- _Task details_:
Should a line below contain the word "after", report it.

Saved data entries:
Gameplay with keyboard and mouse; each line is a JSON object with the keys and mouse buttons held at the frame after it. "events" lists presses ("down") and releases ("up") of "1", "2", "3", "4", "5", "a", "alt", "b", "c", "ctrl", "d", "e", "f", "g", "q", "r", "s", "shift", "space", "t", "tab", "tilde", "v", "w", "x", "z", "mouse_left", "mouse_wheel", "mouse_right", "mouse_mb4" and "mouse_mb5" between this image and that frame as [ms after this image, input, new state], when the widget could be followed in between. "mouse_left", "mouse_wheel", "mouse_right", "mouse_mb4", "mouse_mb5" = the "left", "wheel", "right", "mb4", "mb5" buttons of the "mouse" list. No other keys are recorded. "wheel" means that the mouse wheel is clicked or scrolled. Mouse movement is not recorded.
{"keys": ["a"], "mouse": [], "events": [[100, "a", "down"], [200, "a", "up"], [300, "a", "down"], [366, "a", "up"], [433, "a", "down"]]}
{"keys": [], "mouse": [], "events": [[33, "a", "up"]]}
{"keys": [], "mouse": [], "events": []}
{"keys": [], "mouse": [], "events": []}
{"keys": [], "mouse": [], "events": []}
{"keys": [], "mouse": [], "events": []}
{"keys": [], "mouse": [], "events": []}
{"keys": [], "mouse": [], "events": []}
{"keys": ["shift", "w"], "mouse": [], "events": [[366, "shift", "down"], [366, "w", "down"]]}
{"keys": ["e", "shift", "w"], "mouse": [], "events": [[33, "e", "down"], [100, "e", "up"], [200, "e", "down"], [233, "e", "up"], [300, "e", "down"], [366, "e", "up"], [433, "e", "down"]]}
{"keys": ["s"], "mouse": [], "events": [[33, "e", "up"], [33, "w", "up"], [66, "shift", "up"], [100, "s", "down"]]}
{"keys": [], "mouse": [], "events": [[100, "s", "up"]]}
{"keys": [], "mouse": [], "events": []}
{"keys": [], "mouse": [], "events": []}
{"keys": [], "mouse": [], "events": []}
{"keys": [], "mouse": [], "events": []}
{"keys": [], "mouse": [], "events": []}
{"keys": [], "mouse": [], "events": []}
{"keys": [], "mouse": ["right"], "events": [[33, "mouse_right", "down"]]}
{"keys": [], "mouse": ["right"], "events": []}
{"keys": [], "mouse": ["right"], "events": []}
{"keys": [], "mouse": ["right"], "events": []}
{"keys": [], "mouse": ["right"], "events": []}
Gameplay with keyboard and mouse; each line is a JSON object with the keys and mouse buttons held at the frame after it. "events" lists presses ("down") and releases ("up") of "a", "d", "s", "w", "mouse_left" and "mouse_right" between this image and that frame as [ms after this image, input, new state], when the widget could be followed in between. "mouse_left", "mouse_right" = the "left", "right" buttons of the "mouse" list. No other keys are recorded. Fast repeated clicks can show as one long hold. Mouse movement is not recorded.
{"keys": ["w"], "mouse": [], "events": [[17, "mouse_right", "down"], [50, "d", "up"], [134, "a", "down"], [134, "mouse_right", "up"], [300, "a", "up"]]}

- _Result of this exercise_:
Gameplay with keyboard and mouse; each line is a JSON object with the keys and mouse buttons held at the frame after it. "events" lists presses ("down") and releases ("up") of "1", "2", "3", "4", "5", "a", "alt", "b", "c", "ctrl", "d", "e", "f", "g", "q", "r", "s", "shift", "space", "t", "tab", "tilde", "v", "w", "x", "z", "mouse_left", "mouse_wheel", "mouse_right", "mouse_mb4" and "mouse_mb5" between this image and that frame as [ms after this image, input, new state], when the widget could be followed in between. "mouse_left", "mouse_wheel", "mouse_right", "mouse_mb4", "mouse_mb5" = the "left", "wheel", "right", "mb4", "mb5" buttons of the "mouse" list. No other keys are recorded. "wheel" means that the mouse wheel is clicked or scrolled. Mouse movement is not recorded.
Gameplay with keyboard and mouse; each line is a JSON object with the keys and mouse buttons held at the frame after it. "events" lists presses ("down") and releases ("up") of "a", "d", "s", "w", "mouse_left" and "mouse_right" between this image and that frame as [ms after this image, input, new state], when the widget could be followed in between. "mouse_left", "mouse_right" = the "left", "right" buttons of the "mouse" list. No other keys are recorded. Fast repeated clicks can show as one long hold. Mouse movement is not recorded.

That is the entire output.